Start of Information provided

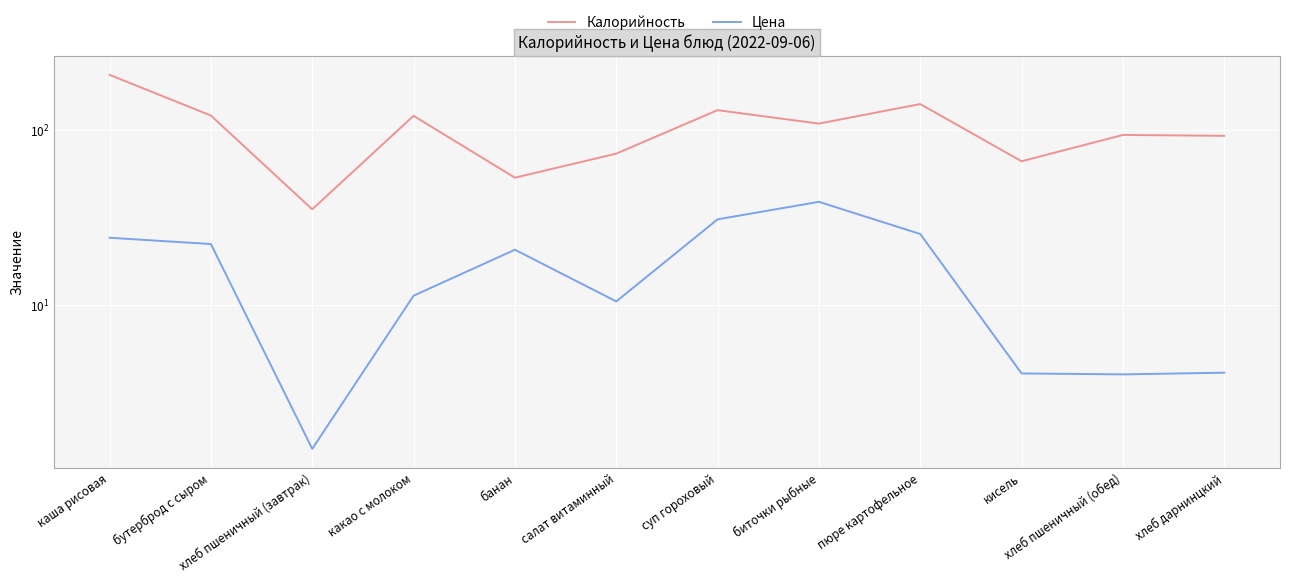

True or false: Калорийность and Цена cross at least once.

False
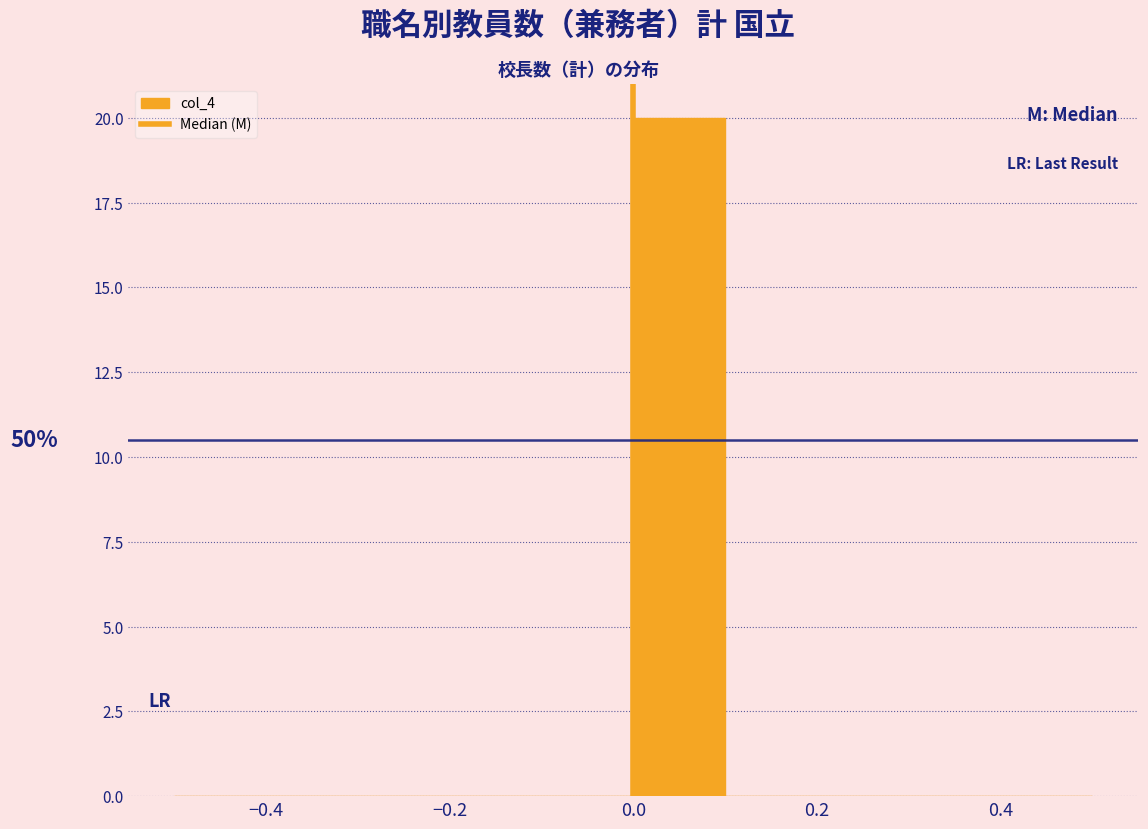

Which range on the x-axis has the tallest bar?

0.0 to 0.1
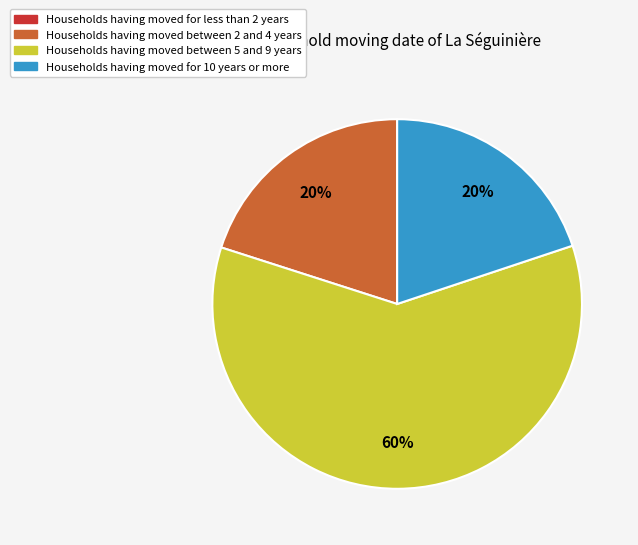

What is the majority slice?

Households having moved between 5 and 9 years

End of Information provided

■ Instructions to follow ■
Rewrite all the records above with "tallest" changed to "highest" and everything else left as it is. Omit the pictures.

■ Written solution ■
True or false: Калорийность and Цена cross at least once.

False

Which range on the x-axis has the highest bar?

0.0 to 0.1

What is the majority slice?

Households having moved between 5 and 9 years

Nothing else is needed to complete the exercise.